Input data →

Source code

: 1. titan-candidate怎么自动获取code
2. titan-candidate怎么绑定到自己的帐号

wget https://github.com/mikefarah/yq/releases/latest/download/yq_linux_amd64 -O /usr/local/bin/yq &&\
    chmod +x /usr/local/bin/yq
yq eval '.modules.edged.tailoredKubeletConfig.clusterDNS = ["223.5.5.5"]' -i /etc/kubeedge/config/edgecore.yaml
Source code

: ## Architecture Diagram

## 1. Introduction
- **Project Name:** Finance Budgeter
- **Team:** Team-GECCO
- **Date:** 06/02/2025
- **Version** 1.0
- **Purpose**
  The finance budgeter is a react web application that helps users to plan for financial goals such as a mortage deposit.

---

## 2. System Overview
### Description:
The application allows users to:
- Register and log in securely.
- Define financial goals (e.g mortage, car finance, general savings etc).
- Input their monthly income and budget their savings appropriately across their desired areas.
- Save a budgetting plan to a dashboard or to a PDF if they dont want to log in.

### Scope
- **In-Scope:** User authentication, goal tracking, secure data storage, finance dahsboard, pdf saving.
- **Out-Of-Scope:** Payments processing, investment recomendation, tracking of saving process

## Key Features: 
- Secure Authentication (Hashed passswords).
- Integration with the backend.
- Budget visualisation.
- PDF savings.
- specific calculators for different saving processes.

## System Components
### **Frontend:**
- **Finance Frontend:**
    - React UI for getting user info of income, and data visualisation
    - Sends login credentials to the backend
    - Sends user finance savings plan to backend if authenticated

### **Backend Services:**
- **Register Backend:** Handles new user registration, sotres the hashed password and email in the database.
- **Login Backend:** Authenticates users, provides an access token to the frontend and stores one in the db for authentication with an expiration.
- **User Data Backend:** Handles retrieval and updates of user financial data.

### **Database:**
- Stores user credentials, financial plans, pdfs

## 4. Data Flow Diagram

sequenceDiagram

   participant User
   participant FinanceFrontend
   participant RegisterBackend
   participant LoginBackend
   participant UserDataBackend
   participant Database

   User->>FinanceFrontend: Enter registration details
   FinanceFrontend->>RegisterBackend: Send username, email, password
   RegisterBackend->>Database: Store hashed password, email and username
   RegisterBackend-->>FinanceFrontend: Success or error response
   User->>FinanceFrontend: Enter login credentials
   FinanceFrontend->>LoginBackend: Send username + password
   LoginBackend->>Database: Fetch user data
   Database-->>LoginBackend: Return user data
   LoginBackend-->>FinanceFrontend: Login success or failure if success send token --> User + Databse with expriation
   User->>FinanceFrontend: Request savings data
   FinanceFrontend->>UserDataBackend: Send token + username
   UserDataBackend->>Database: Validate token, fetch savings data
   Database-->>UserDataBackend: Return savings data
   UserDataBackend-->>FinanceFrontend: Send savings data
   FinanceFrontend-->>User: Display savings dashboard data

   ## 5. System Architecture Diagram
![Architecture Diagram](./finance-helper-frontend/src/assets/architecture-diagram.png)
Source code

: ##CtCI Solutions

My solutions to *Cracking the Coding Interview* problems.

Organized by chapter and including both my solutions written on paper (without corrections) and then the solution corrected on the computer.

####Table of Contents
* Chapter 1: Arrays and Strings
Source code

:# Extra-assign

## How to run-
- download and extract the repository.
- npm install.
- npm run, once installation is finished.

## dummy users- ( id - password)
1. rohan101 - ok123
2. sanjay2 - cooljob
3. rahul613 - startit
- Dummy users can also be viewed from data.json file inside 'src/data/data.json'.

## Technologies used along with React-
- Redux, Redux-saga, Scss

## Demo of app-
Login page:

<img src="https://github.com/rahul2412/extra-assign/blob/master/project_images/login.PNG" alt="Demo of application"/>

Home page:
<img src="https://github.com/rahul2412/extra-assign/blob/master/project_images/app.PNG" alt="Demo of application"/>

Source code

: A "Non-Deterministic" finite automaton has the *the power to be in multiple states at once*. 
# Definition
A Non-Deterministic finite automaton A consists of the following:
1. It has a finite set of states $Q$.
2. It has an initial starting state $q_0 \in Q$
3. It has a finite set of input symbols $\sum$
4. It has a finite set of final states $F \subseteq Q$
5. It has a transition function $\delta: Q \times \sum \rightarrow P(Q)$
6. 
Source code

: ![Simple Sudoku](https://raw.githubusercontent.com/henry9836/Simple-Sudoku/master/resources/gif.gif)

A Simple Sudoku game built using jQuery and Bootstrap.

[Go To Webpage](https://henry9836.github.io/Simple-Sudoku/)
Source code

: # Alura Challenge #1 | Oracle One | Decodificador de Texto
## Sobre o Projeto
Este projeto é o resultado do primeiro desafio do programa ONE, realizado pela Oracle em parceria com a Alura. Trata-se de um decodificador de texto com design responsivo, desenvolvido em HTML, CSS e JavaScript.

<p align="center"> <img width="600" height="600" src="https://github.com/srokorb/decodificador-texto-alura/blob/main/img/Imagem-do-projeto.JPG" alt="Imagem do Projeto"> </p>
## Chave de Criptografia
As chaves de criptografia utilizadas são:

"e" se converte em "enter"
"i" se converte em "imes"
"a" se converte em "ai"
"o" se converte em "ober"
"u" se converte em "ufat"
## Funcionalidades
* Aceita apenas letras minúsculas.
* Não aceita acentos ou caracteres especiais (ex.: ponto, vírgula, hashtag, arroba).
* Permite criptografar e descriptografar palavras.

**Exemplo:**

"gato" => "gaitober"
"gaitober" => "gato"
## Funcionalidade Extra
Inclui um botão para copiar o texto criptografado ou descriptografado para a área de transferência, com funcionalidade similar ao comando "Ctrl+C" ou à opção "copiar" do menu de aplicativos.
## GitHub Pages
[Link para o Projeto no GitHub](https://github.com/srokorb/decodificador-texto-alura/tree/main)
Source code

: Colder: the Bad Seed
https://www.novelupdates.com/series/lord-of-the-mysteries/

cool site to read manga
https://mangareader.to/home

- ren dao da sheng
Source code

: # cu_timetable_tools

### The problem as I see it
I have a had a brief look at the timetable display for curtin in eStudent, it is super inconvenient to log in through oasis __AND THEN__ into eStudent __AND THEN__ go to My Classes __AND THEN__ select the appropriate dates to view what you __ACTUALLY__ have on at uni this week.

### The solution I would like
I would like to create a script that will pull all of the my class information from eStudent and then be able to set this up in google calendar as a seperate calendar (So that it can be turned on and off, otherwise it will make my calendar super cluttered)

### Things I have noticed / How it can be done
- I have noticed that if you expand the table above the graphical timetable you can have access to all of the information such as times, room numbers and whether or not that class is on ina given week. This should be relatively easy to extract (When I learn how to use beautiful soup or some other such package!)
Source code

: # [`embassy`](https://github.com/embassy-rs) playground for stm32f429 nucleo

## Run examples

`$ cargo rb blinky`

Assignment →
Beginning at the opening line of the data, transcribe each line exactly until you reach the line with "- **Purpose**", which you also include, and go no further.

Response to the exercise →
Source code

: 1. titan-candidate怎么自动获取code
2. titan-candidate怎么绑定到自己的帐号

wget https://github.com/mikefarah/yq/releases/latest/download/yq_linux_amd64 -O /usr/local/bin/yq &&\
    chmod +x /usr/local/bin/yq
yq eval '.modules.edged.tailoredKubeletConfig.clusterDNS = ["223.5.5.5"]' -i /etc/kubeedge/config/edgecore.yaml
Source code

: ## Architecture Diagram

## 1. Introduction
- **Project Name:** Finance Budgeter
- **Team:** Team-GECCO
- **Date:** 06/02/2025
- **Version** 1.0
- **Purpose**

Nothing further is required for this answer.